[Page images and extracted text]

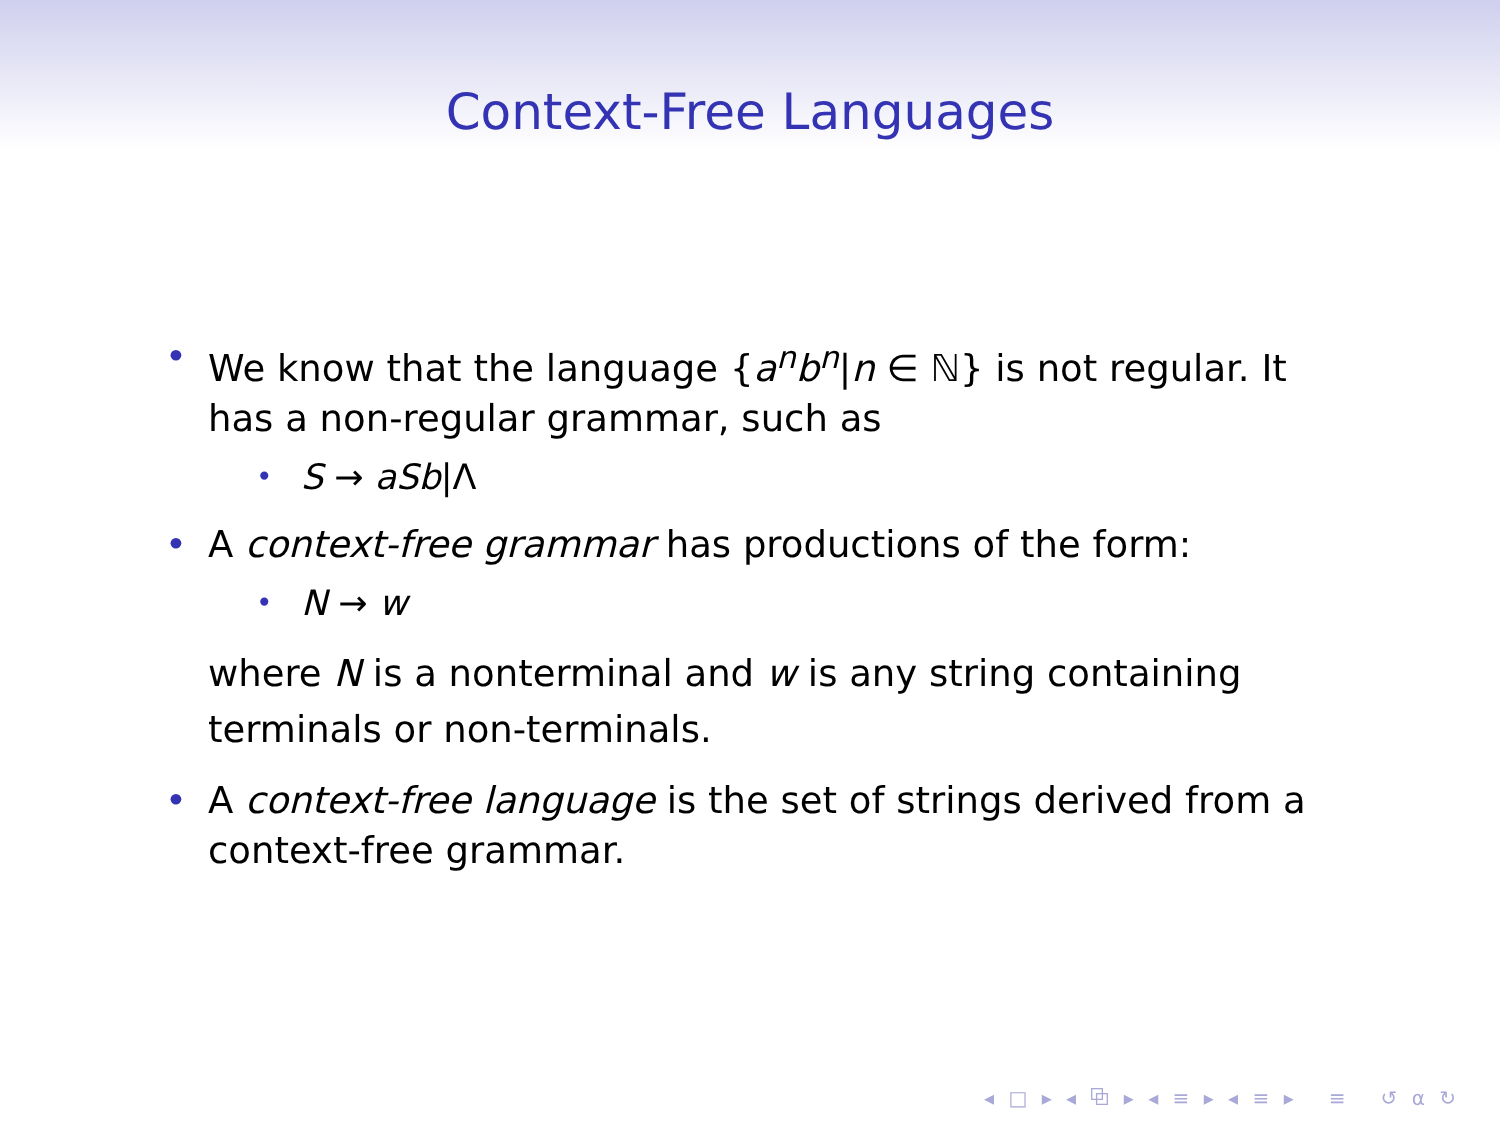Context-Free Languages
• We know that the language {a<sup>n</sup>b<sup>n</sup>|n ∈ ℕ} is not regular. It has a non-regular grammar, such as
• S → aSb|Λ
• A context-free grammar has productions of the form:
• N → w
where N is a nonterminal and w is any string containing terminals or non-terminals.
• A context-free language is the set of strings derived from a context-free grammar.
◂ □ ▸ ◂ ⧉ ▸ ◂ ≡ ▸ ◂ ≡ ▸ ≡ ↺ ⍺ ↻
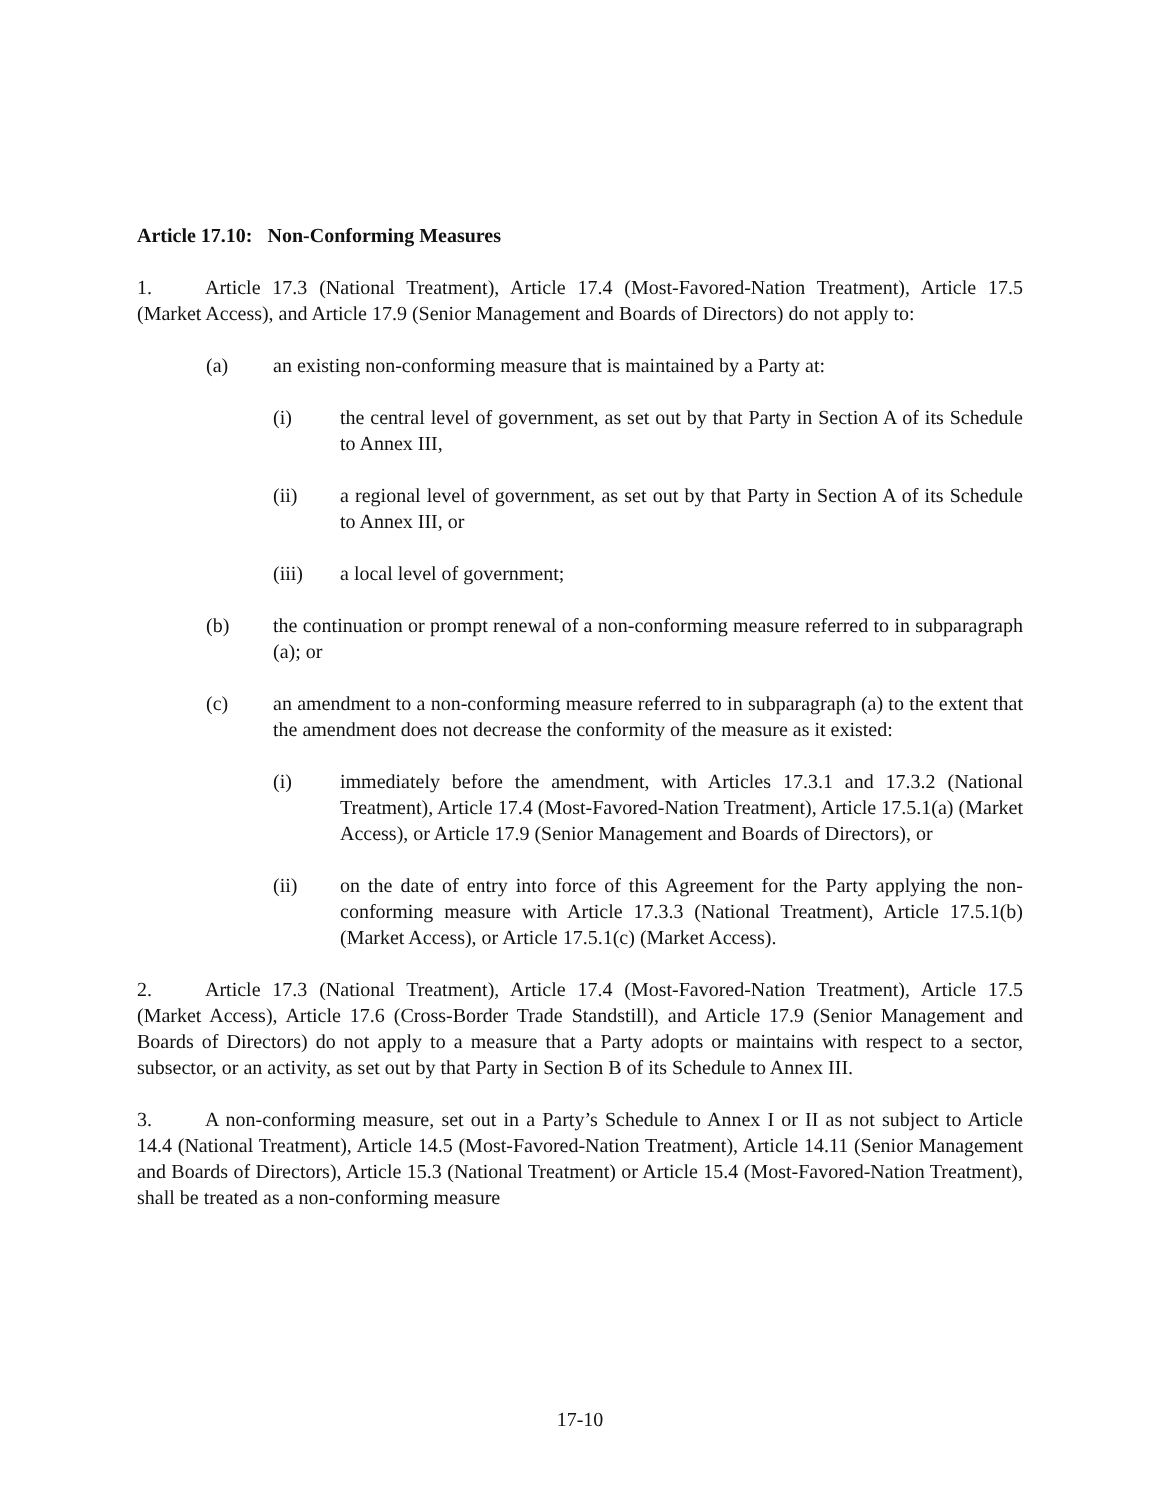Article 17.10: Non-Conforming Measures
1. Article 17.3 (National Treatment), Article 17.4 (Most-Favored-Nation Treatment), Article 17.5 (Market Access), and Article 17.9 (Senior Management and Boards of Directors) do not apply to:
(a) an existing non-conforming measure that is maintained by a Party at:
(i) the central level of government, as set out by that Party in Section A of its Schedule to Annex III,
(ii) a regional level of government, as set out by that Party in Section A of its Schedule to Annex III, or
(iii) a local level of government;
(b) the continuation or prompt renewal of a non-conforming measure referred to in subparagraph (a); or
(c) an amendment to a non-conforming measure referred to in subparagraph (a) to the extent that the amendment does not decrease the conformity of the measure as it existed:
(i) immediately before the amendment, with Articles 17.3.1 and 17.3.2 (National Treatment), Article 17.4 (Most-Favored-Nation Treatment), Article 17.5.1(a) (Market Access), or Article 17.9 (Senior Management and Boards of Directors), or
(ii) on the date of entry into force of this Agreement for the Party applying the non-conforming measure with Article 17.3.3 (National Treatment), Article 17.5.1(b) (Market Access), or Article 17.5.1(c) (Market Access).
2. Article 17.3 (National Treatment), Article 17.4 (Most-Favored-Nation Treatment), Article 17.5 (Market Access), Article 17.6 (Cross-Border Trade Standstill), and Article 17.9 (Senior Management and Boards of Directors) do not apply to a measure that a Party adopts or maintains with respect to a sector, subsector, or an activity, as set out by that Party in Section B of its Schedule to Annex III.
3. A non-conforming measure, set out in a Party’s Schedule to Annex I or II as not subject to Article 14.4 (National Treatment), Article 14.5 (Most-Favored-Nation Treatment), Article 14.11 (Senior Management and Boards of Directors), Article 15.3 (National Treatment) or Article 15.4 (Most-Favored-Nation Treatment), shall be treated as a non-conforming measure
17-10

> [Assignment] A single number is the expected answer: how many lines of the records above contain the word "grammar".

> [Solution to the exercise] 3